Back in March, Amazon responded to a letter from Senators Rubio, Lee, Hawley, and Braun that asked why Anderson's book had been censored, The Wall Street Journal reported.
"As to your specific question about When Harry Became Sally, we have chosen not to sell books that frame LGBTQ+ identity as a mental illness," Amazon said in the letter, which was signed by Brian Huseman, Amazon's vice president of public policy, referring to sexual identities that include lesbian, gay, bisexual and transgender, among others.
In a statement to The Journal in response to Amazon's letter, Anderson and Roger Kimball, the book's publisher said, "Everyone agrees that gender dysphoria is a serious condition that causes great suffering. There is a debate, however, which Amazon is seeking to shut down, about how best to treat patients who experience gender dysphoria," they continued, calling their book "an important contribution" to that conversation.

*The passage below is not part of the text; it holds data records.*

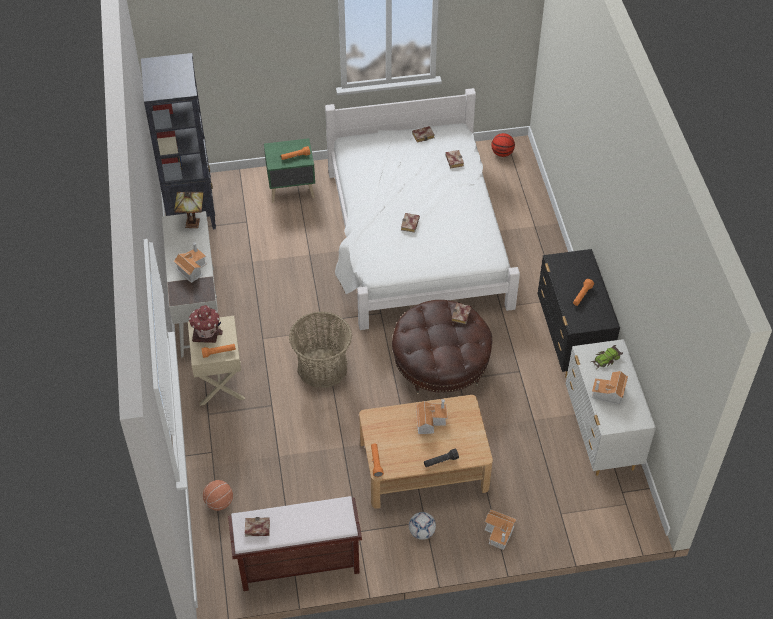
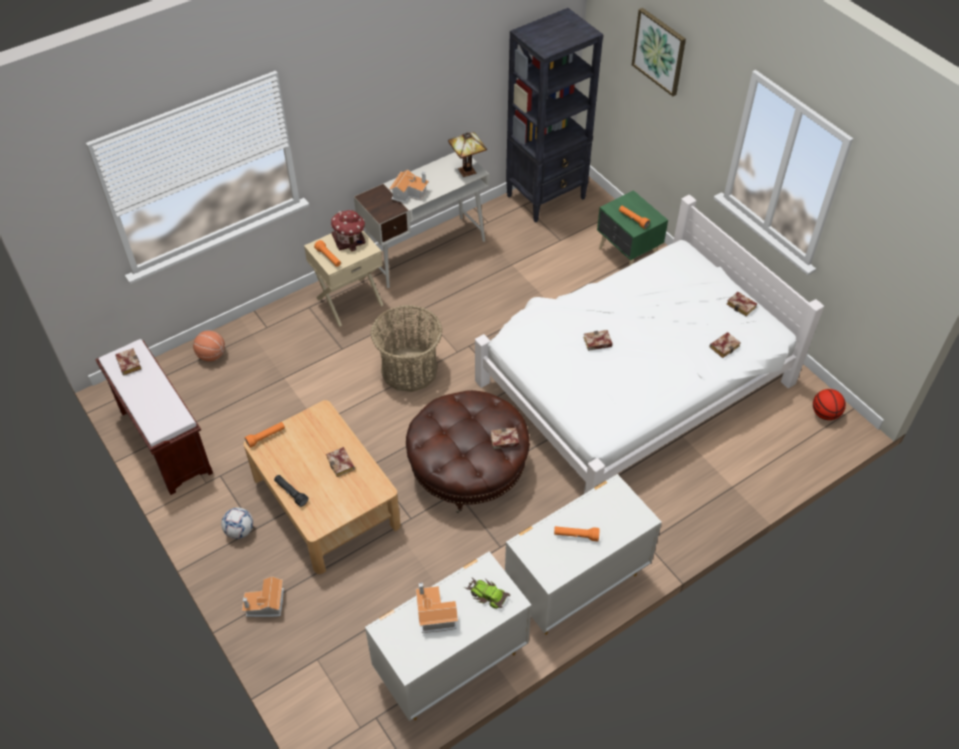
camera: 65 degrees right, 0 degrees up
(237, 32) = (659, 51): none -> picture
(430, 420) = (342, 464): toy house -> book
(571, 342) = (575, 586): black dresser -> white dresser

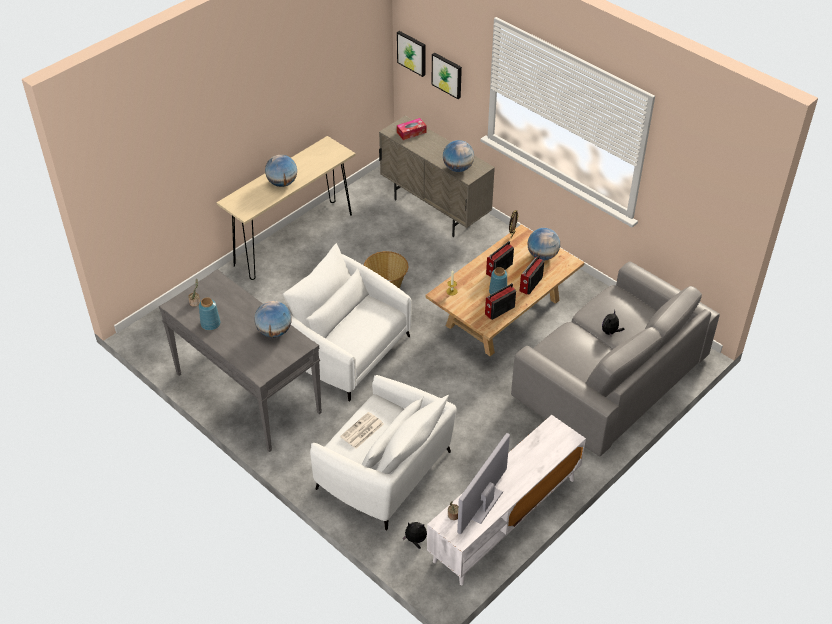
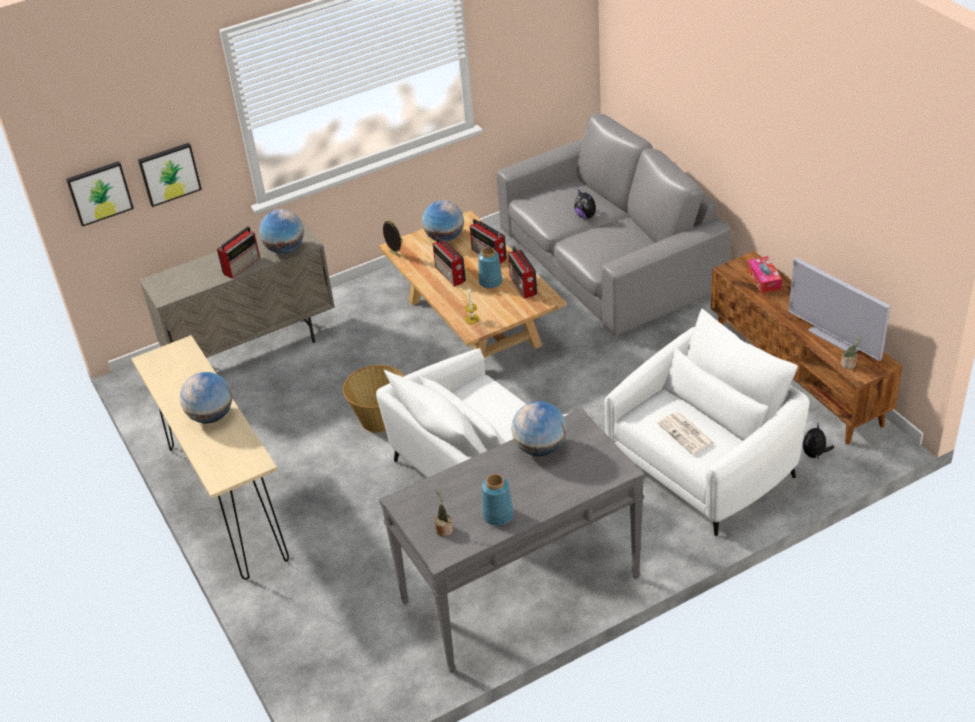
camera: 70 degrees left, 5 degrees down
(411, 132) = (181, 278): tissue box -> tissue box (764, 279)
(433, 154) = (242, 265): none -> radio
(505, 520) = (797, 376): white tv stand -> brown tv stand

"Amazon is using its massive power to distort the marketplace of ideas and is deceiving its own customers in the process," Anderson and Kimble said. Kimble wrote in the Wall Street Journal on Wednesday that Anderson's book has now been banned by Bookshop.com, a smaller outfit that supposedly wanted to be an alternative to Amazon. But it appears to be wanting to compete with it in censorship instead.
Now with another book banned by Amazon, alternatives are all the more important to the debate. If you want to order Desist, Detrans, & Detox: Getting Your Child Out of the Gender Cult, it can still be found on Lulu, Smashbooks, and Barnes & Noble.